_QUESTÕES DE ESTUDO_
1 - Resuma em duas frases o texto sobre a Spannabis 2010.
2 - Transcreva do texto sobre a Spannabis 2010 o trecho que vai desde "Dois brasileiros na" até "cannabis do mundo.", incluindo este último.

_TEXTO FORNECIDO_
Dois brasileiros na Spannabis 2010

Por *Maristela Moraes e Rafael Guimarães dos Santos, para o Portal do Growroom

Nos dias 26, 27 e 28 de fevereiro foi realizada em Barcelona a Spannabis 2010-Feria del Cáñamo y tecnologias alternativas.Na sua sétima edição, a Spannabis já é considerada a maior feira de cannabis do mundo.

Em um espaço de 8.000m² e mais de 150 stands, foi possível encontrar uma enorme variedade de tipos de sementes e produtos relacionados ao cultivo e uso de maconha, além de tendas de organizações cannábicas, como a Federación de Asociaciones Cannábicas, e de redução de danos e riscos, como a Energy Control.

Também aconteceram atividades como conferências, música e outras atuações, e ao final, a Cannabis Champions Cup.

Dentre as conferências, merece destaque a de José Carlos Bouso,
pesquisador do Centro de Investigación de Medicamentos, do Hospital de Sant Pau, Barcelona, sobre cannabis no tratamento de transtornos mentais; a de Manuel Guzmán, da Sociedad Española de Investigación sobre Cannabinoides (SEIC), sobre o sistema canabinóide; e a de Jonathan Ott, químico, etnobotânico e escritor, sobre o histórico do conceito de “adicção”.

Para cada dia a entrada custava 15 euros e se formavam filas grandes nos acessos ao evento. Estima-se que mais de 19.000 pessoas participaram da feira.

_DADOS FORNECIDOS_
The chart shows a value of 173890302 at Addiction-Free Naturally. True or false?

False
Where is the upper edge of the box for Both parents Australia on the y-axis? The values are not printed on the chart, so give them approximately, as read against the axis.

_RESPOSTAS_
1 - A Spannabis 2010, sétima edição da feira já considerada a maior de cannabis do mundo, foi realizada em Barcelona nos dias 26, 27 e 28 de fevereiro. Em 8.000 m² e mais de 150 stands, reuniu sementes, produtos para cultivo e uso de maconha, tendas de organizações, conferências, música e a Cannabis Champions Cup, e recebeu mais de 19.000 pessoas, segundo estimativas, com entrada de 15 euros por dia.

2 -
Dois brasileiros na Spannabis 2010

Por *Maristela Moraes e Rafael Guimarães dos Santos, para o Portal do Growroom

Nos dias 26, 27 e 28 de fevereiro foi realizada em Barcelona a Spannabis 2010-Feria del Cáñamo y tecnologias alternativas.Na sua sétima edição, a Spannabis já é considerada a maior feira de cannabis do mundo.